Kalo lu tipikal introvert yang cuma menulis buat diri sendiri di lembar-lembar diary, itu bukan masalah. Karena dimata gue begitupun tetep seksi. Anne Frank pun menulis untuk dirinya sendiri.

Kalo lu tipe orang yang cukup percaya diri tapi memang cuma mau berbagi tulisan dengan beberapa orang lewat korespondensi, gue tetep bakal bilang; itu pun juga gak kalah seksi.
Ah, ya, sekedar perlu di ketahui, Kartini pun gak pernah menulis bukunya sendiri, ide mengumpulkan surat-surat Kartini lantas membukukannya itu gagasan dari sahabat Belandanya; Mr. J.H. Abendanon.

Apapun bentuk dan media yang digunakan sebagai upaya lu untuk meninggalkan jejak bahwa elu memang pernah ada di bumi lewat simbol-simbol aksara, itu udah sangat lebih dari cukup buat gue bilang bahwa elu; SEKSI.

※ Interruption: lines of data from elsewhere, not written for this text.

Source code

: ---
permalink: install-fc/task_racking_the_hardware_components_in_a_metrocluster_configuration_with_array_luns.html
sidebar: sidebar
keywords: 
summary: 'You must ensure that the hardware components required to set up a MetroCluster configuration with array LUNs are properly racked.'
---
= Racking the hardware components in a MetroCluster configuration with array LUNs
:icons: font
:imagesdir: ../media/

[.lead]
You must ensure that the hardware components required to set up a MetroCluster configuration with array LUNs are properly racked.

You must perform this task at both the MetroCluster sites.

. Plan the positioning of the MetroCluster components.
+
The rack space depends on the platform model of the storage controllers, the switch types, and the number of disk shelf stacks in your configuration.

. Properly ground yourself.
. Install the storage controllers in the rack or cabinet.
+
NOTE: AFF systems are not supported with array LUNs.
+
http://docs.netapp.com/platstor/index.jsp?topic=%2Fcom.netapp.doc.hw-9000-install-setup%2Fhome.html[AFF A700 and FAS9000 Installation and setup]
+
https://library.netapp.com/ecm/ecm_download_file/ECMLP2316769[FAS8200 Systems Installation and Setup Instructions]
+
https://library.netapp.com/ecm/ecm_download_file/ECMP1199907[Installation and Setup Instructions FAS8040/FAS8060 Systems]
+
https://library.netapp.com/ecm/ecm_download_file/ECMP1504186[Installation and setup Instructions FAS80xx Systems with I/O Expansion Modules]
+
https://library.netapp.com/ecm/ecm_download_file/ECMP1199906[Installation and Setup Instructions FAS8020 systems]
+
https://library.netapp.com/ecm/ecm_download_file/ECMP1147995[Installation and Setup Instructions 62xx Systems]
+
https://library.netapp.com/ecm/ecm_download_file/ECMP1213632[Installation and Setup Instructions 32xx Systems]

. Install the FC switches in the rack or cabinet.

Inget ini baik-baik ya, mblo;
"Scribo Ergo Sum. Aku menulis maka aku ada."
(Robert Scholes)

***

Semacam epilog:
Mblo... Sampe dengan hari ini emak gue masih tetep suka tereak-tereak tiap pagi, cuma sedikit berbeda dari belasan tahun lalu, tereakan emak gue sekarang itu,
"MUT...! BANGUN. SEKOLAH!!"
(Mut: nama kecil dari Muthmainnah, adek perempuan gue yang sekarang lagi seneng-senengnya pake seragam putih-biru.)